Examine each line of the data, and copy the ones containing "Mirror".

----

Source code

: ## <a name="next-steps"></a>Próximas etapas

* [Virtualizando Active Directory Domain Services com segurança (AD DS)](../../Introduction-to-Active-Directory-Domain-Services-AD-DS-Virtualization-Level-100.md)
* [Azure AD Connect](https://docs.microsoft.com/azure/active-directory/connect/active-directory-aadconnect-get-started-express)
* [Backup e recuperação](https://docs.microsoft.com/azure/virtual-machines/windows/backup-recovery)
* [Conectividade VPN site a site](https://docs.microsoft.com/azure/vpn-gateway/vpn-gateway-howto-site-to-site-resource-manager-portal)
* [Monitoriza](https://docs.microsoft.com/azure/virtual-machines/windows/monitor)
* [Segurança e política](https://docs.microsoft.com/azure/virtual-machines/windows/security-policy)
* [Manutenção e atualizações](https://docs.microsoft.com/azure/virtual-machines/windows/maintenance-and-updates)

----

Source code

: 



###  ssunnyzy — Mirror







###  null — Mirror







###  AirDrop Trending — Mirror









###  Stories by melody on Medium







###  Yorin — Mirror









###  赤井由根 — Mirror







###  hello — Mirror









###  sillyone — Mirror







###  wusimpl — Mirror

----

**OUTPUT BELOW**
###  ssunnyzy — Mirror
###  null — Mirror
###  AirDrop Trending — Mirror
###  Yorin — Mirror
###  赤井由根 — Mirror
###  hello — Mirror
###  sillyone — Mirror
###  wusimpl — Mirror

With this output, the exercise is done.